+++ Metin alıntısı +++

HASAN CÜCÜK | HABER ANALİZ
Cumhuriyet’in ve Türkiye Futbol Federasyonu’nun (TFF) 100. yılında bir şölen havasında geçmesi beklenen Süper Kupa finali kaosun adı oldu. TFF, final için uygun bir gün bulmakta zorlanmasıyla başlayan sürecin ilk rezaleti adresin Riyad olmasıyla yaşandı. Finali oynayacak Fenerbahçe ve Galatasaray’ın Suud yetkililerinin öne sürdüğü şartları kabul etmemesiyle, Riyad rüyası hayal oldu.
TFF bu kez 7 Nisan’ı belirledi. Fenerbahçe, Trabzonspor deplasmanında yaşananlar ve Konferans Ligi’ndeki maçından dolayı tarih değişikliği istedi. TFF bu istekleri kabul etmeyince ortaya yeni bir kaos çıktı. Hem de yıllarca utançla hatırlanacak. Bir ülke düşünün, bir Süper Kupa finalini düzenlemekten bile aciz.
Şanlıurfa’nın ev sahipliği yapacağı Süper Kupa finali günler öncesinden başlamadan bitmişti. TFF – Fenerbahçe gerginliği eyleme dönüştü. İstekleri kabul edilmeyince, finale U19 takımıyla çıkma kararı aldı. Kaptan Edin Dzeko’nun ‘tam kadro çıkalım’ önerisi Başkan Ali Koç tarafından kabul edilmedi. Öğlen saatlerinde maç oynayan U19 takımı, yönetimle birlikte akşam saatlerinde Şanlıurfa’da oldu. Maçın 90 dakika oynanmayacağı kesindi. Birçok senaryo havada uçuştu. Merak edilen hangi senaryonun sahada gerçekleşeceğiydi.
Trajikomik bir final olacağı günler öncesinden belli olmasına rağmen Galatasaray, TFF ve yayıncı kuruluş hayatın olağan akışındaydı. Sarı-kırmızılar, karşılarında U19 takımı olmasına aldırmadan tam kadro sahada, yönetim tribündeydi. Yayıncı kuruluş maçtan 1,5 saat önce canlı yayına başladı. Hedeflerinde elbette finalin bir ayağı eksik olan Fenerbahçe vardı. Riyad fiyaskosundan sonra Şanlıurfa skandalı yayıncı kuruluş için maddi kayıp demekti.

+++ Alıntılanan veriler +++

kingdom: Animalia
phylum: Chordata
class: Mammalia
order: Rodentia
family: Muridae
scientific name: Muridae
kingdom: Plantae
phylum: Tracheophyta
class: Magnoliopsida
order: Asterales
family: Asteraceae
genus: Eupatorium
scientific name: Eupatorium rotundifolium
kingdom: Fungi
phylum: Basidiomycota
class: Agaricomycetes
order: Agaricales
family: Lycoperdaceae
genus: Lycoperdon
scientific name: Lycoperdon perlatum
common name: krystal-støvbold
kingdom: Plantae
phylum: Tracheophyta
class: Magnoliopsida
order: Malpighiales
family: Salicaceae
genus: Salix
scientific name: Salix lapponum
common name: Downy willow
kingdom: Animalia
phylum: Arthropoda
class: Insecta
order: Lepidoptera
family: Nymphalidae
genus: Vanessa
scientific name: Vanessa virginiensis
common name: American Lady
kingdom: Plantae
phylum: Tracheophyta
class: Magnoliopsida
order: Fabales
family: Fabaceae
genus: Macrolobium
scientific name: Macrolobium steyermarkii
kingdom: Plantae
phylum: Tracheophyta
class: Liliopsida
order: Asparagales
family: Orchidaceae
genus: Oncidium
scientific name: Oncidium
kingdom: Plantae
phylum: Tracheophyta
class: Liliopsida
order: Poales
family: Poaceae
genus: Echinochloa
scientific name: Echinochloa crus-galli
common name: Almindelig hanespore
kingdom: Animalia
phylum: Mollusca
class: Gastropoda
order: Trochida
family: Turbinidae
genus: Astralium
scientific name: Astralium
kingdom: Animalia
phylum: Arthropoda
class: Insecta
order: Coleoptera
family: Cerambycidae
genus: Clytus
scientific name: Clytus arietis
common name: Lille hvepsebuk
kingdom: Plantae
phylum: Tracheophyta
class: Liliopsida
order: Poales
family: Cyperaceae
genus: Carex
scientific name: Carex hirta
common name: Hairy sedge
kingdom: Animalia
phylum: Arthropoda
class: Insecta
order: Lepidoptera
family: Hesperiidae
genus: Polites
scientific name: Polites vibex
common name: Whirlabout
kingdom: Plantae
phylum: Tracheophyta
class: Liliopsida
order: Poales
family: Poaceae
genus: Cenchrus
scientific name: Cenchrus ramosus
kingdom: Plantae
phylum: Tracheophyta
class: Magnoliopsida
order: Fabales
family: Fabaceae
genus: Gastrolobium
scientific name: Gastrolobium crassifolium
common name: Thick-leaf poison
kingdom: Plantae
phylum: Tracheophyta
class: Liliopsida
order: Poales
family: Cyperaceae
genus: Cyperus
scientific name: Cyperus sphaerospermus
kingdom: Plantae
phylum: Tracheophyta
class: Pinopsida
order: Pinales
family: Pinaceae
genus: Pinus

+++

Bu alıştırmada istenenler ->
a - Süper Kupa finali hakkındaki metne göre Kaptan Edin Dzeko'nun "tam kadro çıkalım" önerisini kim kabul etmedi?
b - Süper Kupa finali hakkındaki metnin "HASAN CÜCÜK |" sözleriyle başlayıp "rüyası hayal oldu." sözleriyle biten bölümünü hiç değiştirmeden yeniden yazın.

Verilen yanıtlar ->
a - Başkan Ali Koç kabul etmedi.

b -
HASAN CÜCÜK | HABER ANALİZ
Cumhuriyet’in ve Türkiye Futbol Federasyonu’nun (TFF) 100. yılında bir şölen havasında geçmesi beklenen Süper Kupa finali kaosun adı oldu. TFF, final için uygun bir gün bulmakta zorlanmasıyla başlayan sürecin ilk rezaleti adresin Riyad olmasıyla yaşandı. Finali oynayacak Fenerbahçe ve Galatasaray’ın Suud yetkililerinin öne sürdüğü şartları kabul etmemesiyle, Riyad rüyası hayal oldu.